--- DATA SUPPLIED Enclosed Below ---

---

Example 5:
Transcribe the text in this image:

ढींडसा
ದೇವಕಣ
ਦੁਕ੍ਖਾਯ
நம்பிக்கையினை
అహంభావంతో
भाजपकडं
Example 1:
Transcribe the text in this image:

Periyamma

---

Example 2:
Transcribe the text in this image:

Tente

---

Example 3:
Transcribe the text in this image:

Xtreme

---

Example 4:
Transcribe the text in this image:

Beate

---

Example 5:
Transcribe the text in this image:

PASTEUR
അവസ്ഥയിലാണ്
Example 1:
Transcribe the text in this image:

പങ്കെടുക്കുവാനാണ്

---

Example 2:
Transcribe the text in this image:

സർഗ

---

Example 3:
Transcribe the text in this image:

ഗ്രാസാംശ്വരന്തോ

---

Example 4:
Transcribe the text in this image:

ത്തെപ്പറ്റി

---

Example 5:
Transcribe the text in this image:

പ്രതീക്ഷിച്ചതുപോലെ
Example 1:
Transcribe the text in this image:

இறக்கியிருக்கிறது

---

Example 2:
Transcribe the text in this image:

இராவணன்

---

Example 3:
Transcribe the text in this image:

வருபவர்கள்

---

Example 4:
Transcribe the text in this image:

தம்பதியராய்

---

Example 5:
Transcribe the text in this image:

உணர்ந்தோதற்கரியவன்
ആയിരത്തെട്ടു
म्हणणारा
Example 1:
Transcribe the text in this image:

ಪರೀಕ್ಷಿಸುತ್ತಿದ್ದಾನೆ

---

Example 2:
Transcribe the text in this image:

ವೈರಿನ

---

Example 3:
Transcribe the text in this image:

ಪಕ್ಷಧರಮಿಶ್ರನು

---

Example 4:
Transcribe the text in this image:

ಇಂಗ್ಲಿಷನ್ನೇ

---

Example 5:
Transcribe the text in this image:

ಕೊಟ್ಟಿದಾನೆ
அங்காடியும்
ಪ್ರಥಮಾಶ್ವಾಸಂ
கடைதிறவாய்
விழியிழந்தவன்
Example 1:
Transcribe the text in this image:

--- End of Enclosed DATA SUPPLIED ---

Write each entry out again, exactly as it reads above.

> **RESULT OF THIS EXERCISE**:
---

Example 5:
Transcribe the text in this image:

ढींडसा
ದೇವಕಣ
ਦੁਕ੍ਖਾਯ
நம்பிக்கையினை
అహంభావంతో
भाजपकडं
Example 1:
Transcribe the text in this image:

Periyamma

---

Example 2:
Transcribe the text in this image:

Tente

---

Example 3:
Transcribe the text in this image:

Xtreme

---

Example 4:
Transcribe the text in this image:

Beate

---

Example 5:
Transcribe the text in this image:

PASTEUR
അവസ്ഥയിലാണ്
Example 1:
Transcribe the text in this image:

പങ്കെടുക്കുവാനാണ്

---

Example 2:
Transcribe the text in this image:

സർഗ

---

Example 3:
Transcribe the text in this image:

ഗ്രാസാംശ്വരന്തോ

---

Example 4:
Transcribe the text in this image:

ത്തെപ്പറ്റി

---

Example 5:
Transcribe the text in this image:

പ്രതീക്ഷിച്ചതുപോലെ
Example 1:
Transcribe the text in this image:

இறக்கியிருக்கிறது

---

Example 2:
Transcribe the text in this image:

இராவணன்

---

Example 3:
Transcribe the text in this image:

வருபவர்கள்

---

Example 4:
Transcribe the text in this image:

தம்பதியராய்

---

Example 5:
Transcribe the text in this image:

உணர்ந்தோதற்கரியவன்
ആയിരത്തെട്ടു
म्हणणारा
Example 1:
Transcribe the text in this image:

ಪರೀಕ್ಷಿಸುತ್ತಿದ್ದಾನೆ

---

Example 2:
Transcribe the text in this image:

ವೈರಿನ

---

Example 3:
Transcribe the text in this image:

ಪಕ್ಷಧರಮಿಶ್ರನು

---

Example 4:
Transcribe the text in this image:

ಇಂಗ್ಲಿಷನ್ನೇ

---

Example 5:
Transcribe the text in this image:

ಕೊಟ್ಟಿದಾನೆ
அங்காடியும்
ಪ್ರಥಮಾಶ್ವಾಸಂ
கடைதிறவாய்
விழியிழந்தவன்
Example 1:
Transcribe the text in this image:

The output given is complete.